Organizations are moving to the private cloud, increasingly lead by their IT departments. This is because those groups understand the power and versatility that comes from a switch to cloud based services. In fact, many of those in IT have been leading the transition of their own departments into different roles because of a company-wide adoption of cloud computing. What would possess workers in today's economy to change how a business is run and radically alter how their job works? It has a lot to do with being proactive about changing technology,. As software continues to become more complex, it will necessarily take more work to keep up. By outsourcing the nuts and bolts of software deployment through the utilization of a cloud server, in-house IT can use its expertise for other tasks more aimed at helping the company in the long term. 

As many as 93 percent of companies are using the cloud, with 82 percent using a hybrid cloud strategy, according to a RightScale survey. Of these, 62 percent are being led there by their IT departments.  The growth and the scale with which new developments can be created for companies using the cloud enables better options for businesses in the long run. The simple ability to gain access to important assets no matter where an employee is creates value for the company. When the addition of strong cloud services like encrypted messaging, VoIP or accounting software are taken into account, the benefits of cloud computing become clear.

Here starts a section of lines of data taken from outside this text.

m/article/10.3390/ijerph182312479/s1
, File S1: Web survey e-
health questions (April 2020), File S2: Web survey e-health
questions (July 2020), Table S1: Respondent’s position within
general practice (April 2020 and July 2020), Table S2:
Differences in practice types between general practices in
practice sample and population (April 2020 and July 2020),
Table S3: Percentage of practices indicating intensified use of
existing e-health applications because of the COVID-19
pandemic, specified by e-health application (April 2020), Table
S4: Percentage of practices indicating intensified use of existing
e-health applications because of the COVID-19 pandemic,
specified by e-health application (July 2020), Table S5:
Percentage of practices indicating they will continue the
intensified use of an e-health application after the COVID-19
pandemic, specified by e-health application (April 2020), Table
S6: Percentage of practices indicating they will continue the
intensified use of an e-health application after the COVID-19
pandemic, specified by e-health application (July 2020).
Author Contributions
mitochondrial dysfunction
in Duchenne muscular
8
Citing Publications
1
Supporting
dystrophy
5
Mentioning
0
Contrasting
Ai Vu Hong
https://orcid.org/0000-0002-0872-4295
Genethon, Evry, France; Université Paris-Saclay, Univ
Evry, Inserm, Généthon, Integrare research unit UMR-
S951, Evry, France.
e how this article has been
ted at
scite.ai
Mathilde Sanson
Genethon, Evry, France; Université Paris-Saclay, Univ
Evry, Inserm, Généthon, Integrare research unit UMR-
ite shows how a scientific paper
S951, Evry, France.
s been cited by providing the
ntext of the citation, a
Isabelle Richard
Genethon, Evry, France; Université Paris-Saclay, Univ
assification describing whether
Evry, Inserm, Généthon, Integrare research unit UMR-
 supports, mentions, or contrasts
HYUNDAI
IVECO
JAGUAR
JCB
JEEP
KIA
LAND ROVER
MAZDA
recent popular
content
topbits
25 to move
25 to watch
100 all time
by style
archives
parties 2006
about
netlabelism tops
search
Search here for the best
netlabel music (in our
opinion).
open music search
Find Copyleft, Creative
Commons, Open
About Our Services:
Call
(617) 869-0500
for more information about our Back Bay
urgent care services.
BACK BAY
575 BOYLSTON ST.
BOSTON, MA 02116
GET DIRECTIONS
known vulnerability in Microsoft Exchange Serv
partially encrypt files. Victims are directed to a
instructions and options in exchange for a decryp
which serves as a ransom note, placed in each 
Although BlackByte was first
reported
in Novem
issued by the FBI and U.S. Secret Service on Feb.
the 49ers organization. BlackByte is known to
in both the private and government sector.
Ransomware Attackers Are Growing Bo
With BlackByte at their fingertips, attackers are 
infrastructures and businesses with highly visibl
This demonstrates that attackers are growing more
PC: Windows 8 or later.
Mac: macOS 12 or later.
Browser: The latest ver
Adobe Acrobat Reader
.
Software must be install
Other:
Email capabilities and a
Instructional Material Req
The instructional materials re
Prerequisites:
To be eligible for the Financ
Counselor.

DevOps and the cloud go hand in hand
This has benefits not only for the company as a whole, but also for the IT department as it pursues a DevOps-approach to organizational structure.  Instead of acting as just systems administrators or developers, officials within the IT department can collaborate directly with other teams and work together on shared projects, blurring the lines between their individual roles. The use of hybrid cloud environments has also lead to "hybrid" IT people. They are less concerned with issues of stability and simple quick fixes, and more with long-term growth, like a manager. These types of IT workers are able to interface with the rest of the company and drive rapid gains in efficiency for the company. What's important to remember is that the Cloud and DevOps are linked, according to Data Center Knowledge.  DevOps allows tech-focused teams to develop software solutions to problems that spring up in the world. Companies that want to use DevOps and a result-oriented mode of doing business need to have the best connectivity possible in order to make it work in the long term. The cloud connects DevOps teams to users instantly, letting everyone reap the benefits.

Utilizing cloud computing applications can allow a company to get the most out of its IT resources and its technical teams. Through the creation of a DevOps-oriented service environment, IT leaders are able to take control over the workflow of their employees and channel it to be more productive. Builds, tasks and deliverables can automatically be sent to other parts of the team when work on them is complete, letting workers get things done more efficiently than before. Ultimately it is the pace at which a company works that determines its overall efficiently, and streamlining the use of software in this way allows teams to get more done consistently. 

IT departments are bringing their companies to the cloud because it expands their capabilities. Both on an individual team level, and on a company-wide level, cloud based services are extremely helpful. What business may be facing is the loss of the traditional IT department and the rise of the DevOps group. Why should organizations stick with the older way of doing things? IT's reactive way of handling technology is simply outdated compared withto the proactive, highly results-driven mode of DevOps.